Imaji ini efektif memvisualisasikan proses internal anak secara konkret, sehingga anak-anak dapat memahami konsep abstrak seperti kesedihan, hambatan, dan harapan melalui simbol sederhana namun kuat.
Majas
Puisi ini menggunakan beberapa majas:
- Metafora – Banyak unsur puisi bersifat simbolik, seperti “baju kesedihan” atau “kupu-kupu penghalang”, yang menggambarkan perasaan dan rintangan secara simbolis.
- Personifikasi – Kesedihan, hambatan, dan air mata diperlakukan seolah memiliki wujud dan bisa diubah atau dilepas.
- Repetisi – Pengulangan kata “Aku akan” di awal setiap bait memberi ritme, menegaskan tekad, dan membuat puisi lebih mudah diingat serta menguatkan pesan tentang aksi dan transformasi.
Amanat / Pesan yang Disampaikan Puisi
Puisi ini menyampaikan pesan bahwa menghadapi kesedihan dan hambatan dengan cara kreatif adalah langkah penting menuju pertumbuhan dan pencapaian impian. Dwiana Putri Setyaningsih mengajarkan anak-anak bahwa emosi negatif tidak perlu ditahan atau disembunyikan; mereka dapat diolah melalui simbol, kreativitas, atau tindakan yang positif sehingga energi itu berubah menjadi kekuatan untuk mewujudkan impian.

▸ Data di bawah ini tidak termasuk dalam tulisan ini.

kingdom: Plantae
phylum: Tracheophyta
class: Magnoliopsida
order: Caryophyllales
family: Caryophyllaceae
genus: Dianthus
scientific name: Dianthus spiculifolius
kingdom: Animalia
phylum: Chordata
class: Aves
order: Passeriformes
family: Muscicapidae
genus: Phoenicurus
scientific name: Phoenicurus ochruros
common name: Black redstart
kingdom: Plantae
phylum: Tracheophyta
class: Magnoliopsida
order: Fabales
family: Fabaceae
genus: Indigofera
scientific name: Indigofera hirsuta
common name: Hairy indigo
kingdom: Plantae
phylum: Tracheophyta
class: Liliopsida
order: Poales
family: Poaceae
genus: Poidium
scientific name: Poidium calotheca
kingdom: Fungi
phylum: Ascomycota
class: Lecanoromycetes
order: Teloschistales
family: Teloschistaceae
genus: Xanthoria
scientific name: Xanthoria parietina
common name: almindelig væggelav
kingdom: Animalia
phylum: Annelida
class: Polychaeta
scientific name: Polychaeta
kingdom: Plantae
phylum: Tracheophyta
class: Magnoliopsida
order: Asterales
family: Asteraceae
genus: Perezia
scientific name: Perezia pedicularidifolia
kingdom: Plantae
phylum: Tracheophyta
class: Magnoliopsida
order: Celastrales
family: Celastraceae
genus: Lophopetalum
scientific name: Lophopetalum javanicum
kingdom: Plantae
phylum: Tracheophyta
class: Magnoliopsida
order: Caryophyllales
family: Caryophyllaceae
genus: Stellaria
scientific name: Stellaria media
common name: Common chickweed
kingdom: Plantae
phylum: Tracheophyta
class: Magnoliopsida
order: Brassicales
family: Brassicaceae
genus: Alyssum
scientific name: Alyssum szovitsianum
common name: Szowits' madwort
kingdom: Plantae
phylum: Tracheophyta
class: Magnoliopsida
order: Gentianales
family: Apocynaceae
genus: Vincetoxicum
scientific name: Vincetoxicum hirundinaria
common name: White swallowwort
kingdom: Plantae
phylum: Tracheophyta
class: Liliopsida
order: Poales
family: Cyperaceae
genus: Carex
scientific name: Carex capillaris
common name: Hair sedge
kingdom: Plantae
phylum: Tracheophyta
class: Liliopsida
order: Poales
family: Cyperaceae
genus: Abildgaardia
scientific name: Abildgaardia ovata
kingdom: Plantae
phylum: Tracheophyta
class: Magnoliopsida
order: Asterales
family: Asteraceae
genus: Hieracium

Selain itu, puisi ini menekankan nilai ketekunan, keberanian, dan optimisme—bahwa setiap anak mampu mengubah kesulitan menjadi peluang untuk belajar, berkarya, dan bermimpi.
Puisi “Aku Akan” karya Dwiana Putri Setyaningsih merupakan contoh puisi anak yang kaya makna dan simbol, meski ditulis dengan bahasa sederhana. Lewat metafora air mata, baju kesedihan, kupu-kupu penghalang, dan pena yang menulis aksara, penyair mengajarkan anak-anak tentang proses menghadapi kesedihan, menghapus hambatan, dan menyalurkan energi untuk mewujudkan impian.
Puisi ini menekankan bahwa emosi dan rintangan bukan penghalang, melainkan bahan mentah untuk pertumbuhan diri dan pencapaian tujuan. Melalui ritme, imaji, dan simbol yang kuat, puisi ini berhasil menginspirasi anak-anak untuk berani merasakan, melepaskan, dan berkarya.
Karya: Dwiana Putri Setyaningsih
Biodata Dwiana Putri Setyaningsih:
- Dwiana Putri Setyaningsih lahir pada tanggal 6 Maret 2002 di Banjarnegara.